■ **AIM OF THE EXERCISE**: How many lines of the listing below contain the word "SQUARE"? Reply with that number alone.

■ **THE DATA**:
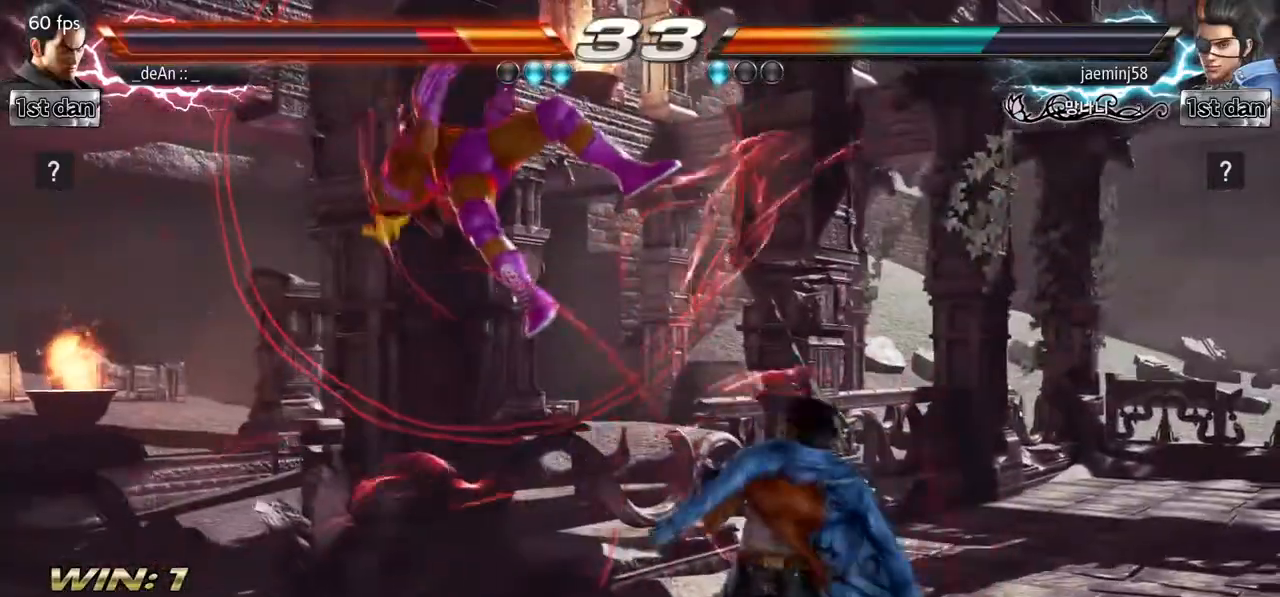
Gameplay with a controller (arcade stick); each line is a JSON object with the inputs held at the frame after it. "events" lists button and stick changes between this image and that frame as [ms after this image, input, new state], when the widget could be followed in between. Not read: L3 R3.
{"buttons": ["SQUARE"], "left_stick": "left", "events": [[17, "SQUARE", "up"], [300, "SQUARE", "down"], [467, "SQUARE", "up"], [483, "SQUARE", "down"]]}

* * *

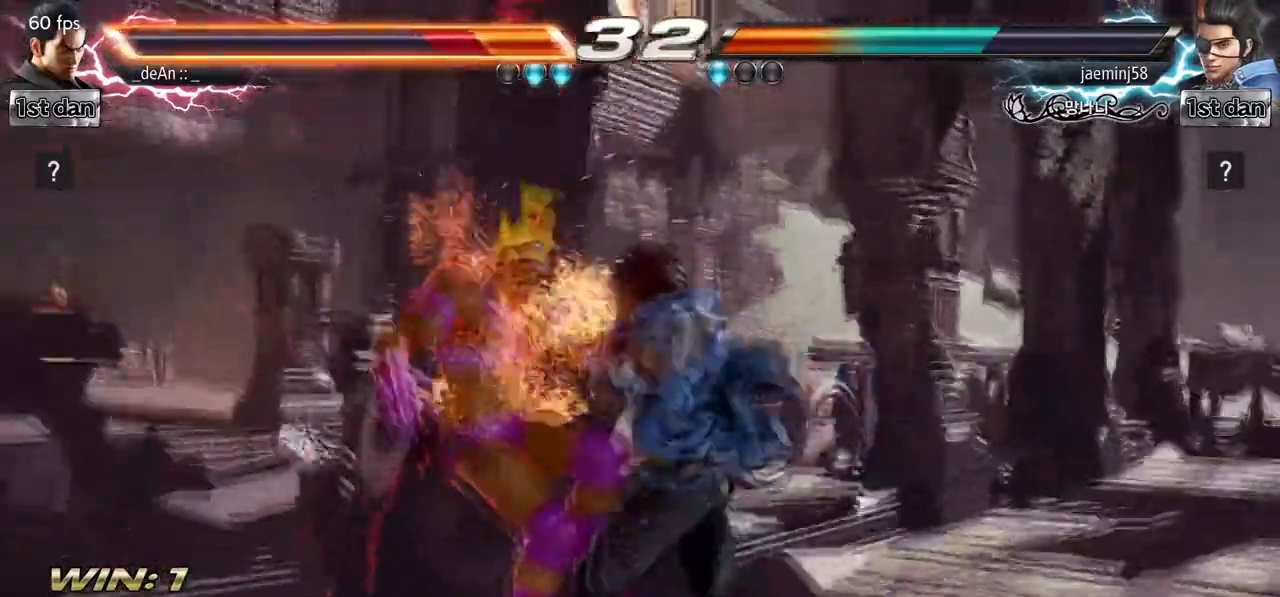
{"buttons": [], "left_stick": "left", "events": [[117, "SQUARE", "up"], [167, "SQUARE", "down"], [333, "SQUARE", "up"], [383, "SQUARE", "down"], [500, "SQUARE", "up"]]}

■ **PROBLEM SOLUTION**: 2